Accountable for around twenty percent of all deaths in the United States, cancer is a disease that has baffled the medical profession for many years.
This disease develops when cells in a part of the body mutate or grow out of control. These abnormal cells can be the cause of many different types of cancer. Unlike normal cells, which die off, cancer cells divide to form additional abnormal cells, which then go on to replace the dying normal cells. The cell abnormality is due to damage in the person's D.N.A., which can be inherited or can be caused by environmental factors such as smoke or sun.
Many cancers take the form of a tumor; others, such as leukaemia, circulate through the blood and affect other bodily tissues as well. Sometimes cancer cells will go through a process called metastasis, where they travel to another part of the body, replacing normal cells and tissue with abnormal and mutated cells. There are many different types of cancer, all of which respond to different treatments and grow at various rates. Cancer treatment has to be tailored depending upon the type of cancer from which the patient suffers.
It is a frightening statistic, but it is likely that half of all men and one third of women in the Unites States will develop cancer at some point in their lives. This disease is the second leading cause of death in the Unites States, and there are millions of people who either have or have had cancer. There are ways of reducing the chances of contracting this disease, often referred to as 'the big C'. Lifestyle related changes, such as quitting smoking, changing the diet and reducing stress levels can help. However, cancer can be inherited, which means that the person's D.N.A. is already affected.
Over one million people each year get cancer, and 77% of diagnoses are made in people aged 55 and over...
Although there is no real cure for the disease at the moment, it can be treated and sent into remission.

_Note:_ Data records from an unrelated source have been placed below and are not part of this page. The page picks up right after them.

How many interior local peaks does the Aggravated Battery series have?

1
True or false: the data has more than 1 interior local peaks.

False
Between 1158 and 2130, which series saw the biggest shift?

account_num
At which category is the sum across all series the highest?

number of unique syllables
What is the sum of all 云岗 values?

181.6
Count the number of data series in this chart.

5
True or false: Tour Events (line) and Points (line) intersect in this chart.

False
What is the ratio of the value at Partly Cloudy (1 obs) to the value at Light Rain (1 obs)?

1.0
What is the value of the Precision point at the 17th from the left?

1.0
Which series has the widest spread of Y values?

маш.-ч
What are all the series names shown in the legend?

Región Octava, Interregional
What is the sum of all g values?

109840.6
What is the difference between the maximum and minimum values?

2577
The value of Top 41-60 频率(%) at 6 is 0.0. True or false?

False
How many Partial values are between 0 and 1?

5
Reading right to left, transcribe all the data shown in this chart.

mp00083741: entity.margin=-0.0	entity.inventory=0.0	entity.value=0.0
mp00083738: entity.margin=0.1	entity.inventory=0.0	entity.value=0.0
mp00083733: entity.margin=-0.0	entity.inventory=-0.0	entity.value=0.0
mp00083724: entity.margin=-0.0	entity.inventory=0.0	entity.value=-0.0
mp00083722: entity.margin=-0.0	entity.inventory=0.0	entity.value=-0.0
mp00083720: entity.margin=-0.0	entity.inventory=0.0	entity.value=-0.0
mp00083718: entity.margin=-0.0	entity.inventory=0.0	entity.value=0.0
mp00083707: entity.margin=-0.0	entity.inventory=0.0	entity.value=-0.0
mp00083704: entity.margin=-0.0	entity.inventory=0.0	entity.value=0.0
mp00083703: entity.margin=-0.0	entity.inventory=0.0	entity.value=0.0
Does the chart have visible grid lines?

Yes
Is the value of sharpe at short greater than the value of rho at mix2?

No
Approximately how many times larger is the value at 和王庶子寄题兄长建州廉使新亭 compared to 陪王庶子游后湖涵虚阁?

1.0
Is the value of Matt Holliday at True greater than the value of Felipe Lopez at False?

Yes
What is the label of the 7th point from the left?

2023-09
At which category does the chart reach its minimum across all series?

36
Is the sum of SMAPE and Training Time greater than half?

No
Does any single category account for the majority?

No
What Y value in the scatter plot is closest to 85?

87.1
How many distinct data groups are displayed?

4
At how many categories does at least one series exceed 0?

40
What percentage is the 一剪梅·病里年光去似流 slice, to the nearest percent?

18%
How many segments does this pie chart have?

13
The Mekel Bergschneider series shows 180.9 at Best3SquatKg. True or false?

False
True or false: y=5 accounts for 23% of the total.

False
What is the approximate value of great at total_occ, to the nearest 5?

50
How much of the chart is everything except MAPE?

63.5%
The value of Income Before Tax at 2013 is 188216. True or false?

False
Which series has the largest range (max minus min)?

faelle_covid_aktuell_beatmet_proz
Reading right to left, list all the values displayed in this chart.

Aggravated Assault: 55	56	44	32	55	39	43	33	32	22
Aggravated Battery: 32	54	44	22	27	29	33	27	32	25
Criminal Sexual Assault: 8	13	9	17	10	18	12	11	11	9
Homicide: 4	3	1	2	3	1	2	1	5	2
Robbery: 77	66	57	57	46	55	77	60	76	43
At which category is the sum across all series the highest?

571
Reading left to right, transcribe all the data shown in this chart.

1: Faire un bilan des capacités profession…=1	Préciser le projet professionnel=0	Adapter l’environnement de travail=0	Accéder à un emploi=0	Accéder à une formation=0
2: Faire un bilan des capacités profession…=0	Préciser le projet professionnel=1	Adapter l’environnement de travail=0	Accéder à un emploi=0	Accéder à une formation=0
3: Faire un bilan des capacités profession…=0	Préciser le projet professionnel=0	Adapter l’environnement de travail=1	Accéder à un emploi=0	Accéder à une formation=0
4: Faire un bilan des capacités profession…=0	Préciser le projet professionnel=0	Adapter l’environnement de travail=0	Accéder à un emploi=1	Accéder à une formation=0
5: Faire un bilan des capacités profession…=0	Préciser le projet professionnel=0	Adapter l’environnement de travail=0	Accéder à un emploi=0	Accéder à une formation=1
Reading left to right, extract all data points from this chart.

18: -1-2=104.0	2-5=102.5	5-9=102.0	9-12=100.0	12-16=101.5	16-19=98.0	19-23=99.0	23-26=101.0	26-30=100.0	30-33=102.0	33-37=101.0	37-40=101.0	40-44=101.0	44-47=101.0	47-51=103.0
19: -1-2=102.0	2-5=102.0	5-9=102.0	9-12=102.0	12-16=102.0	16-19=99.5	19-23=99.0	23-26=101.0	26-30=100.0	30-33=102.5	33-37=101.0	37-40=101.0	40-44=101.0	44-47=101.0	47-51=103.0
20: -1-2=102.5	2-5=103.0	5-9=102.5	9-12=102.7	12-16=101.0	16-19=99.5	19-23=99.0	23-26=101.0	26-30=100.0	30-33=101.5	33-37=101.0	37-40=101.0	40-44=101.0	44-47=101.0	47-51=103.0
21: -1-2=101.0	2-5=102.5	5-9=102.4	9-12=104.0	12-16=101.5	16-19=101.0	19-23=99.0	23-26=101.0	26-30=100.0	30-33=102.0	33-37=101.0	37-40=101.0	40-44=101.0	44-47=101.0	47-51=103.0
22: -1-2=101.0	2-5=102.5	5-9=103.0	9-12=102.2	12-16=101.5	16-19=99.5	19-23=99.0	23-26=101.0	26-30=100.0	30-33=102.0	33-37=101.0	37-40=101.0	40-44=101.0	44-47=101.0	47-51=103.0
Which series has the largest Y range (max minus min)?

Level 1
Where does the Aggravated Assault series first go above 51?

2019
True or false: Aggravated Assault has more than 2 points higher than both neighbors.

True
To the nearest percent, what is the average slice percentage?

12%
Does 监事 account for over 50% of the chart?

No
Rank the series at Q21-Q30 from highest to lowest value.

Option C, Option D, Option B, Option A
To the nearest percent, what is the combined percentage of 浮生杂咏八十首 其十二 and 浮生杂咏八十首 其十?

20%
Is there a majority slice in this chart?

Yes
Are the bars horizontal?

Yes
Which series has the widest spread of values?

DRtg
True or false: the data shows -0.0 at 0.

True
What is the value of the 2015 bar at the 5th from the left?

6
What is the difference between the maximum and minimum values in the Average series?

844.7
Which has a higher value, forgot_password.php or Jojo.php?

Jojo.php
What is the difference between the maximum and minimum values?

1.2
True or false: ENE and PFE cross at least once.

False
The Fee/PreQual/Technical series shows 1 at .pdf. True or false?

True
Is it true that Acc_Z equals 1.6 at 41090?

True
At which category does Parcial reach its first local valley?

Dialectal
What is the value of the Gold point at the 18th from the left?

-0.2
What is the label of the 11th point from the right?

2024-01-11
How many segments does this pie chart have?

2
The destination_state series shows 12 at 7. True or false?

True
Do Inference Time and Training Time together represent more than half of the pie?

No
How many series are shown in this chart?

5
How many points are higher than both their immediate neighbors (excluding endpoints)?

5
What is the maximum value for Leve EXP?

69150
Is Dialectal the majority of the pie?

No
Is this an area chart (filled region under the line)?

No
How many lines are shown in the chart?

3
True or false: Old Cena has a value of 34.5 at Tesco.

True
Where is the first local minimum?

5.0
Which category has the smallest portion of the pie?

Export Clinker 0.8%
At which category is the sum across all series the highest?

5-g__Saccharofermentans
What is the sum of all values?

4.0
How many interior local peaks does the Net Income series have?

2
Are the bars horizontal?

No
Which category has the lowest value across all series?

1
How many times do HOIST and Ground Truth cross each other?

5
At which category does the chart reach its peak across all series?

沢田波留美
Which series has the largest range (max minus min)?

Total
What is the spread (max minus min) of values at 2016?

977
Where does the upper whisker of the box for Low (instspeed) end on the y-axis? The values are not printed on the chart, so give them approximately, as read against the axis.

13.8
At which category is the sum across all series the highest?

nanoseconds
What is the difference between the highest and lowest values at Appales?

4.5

However, to maximise the chances of effective treatment, it is vital that the disease is detected early on. There are many risk factors that can increase the chances of getting caner. Some of these relate to medical and family history, some to lifestyle (such as smoking and diet), and some to environmental issues (such as long-term exposure to the sun). Cancers such as those of the lungs, cervix, pancreas, kidneys, larynx and bladder are strongly linked to tobacco use. Skin cancers are related to exposure to direct and strong sunlight; and breast cancer is normally linked to a family history of the disease, as well as age, hormone levels and obesity. Prostate cancer in men is also linked to family history, as well as age, race and diet.
It is highly recommended that all adults, especially those exposed to risk factors such as smokers or those with a relevant medical/family history, attend screening examinations to check for early signs of cancer. If it is detected early enough, the disease can be treated and controlled.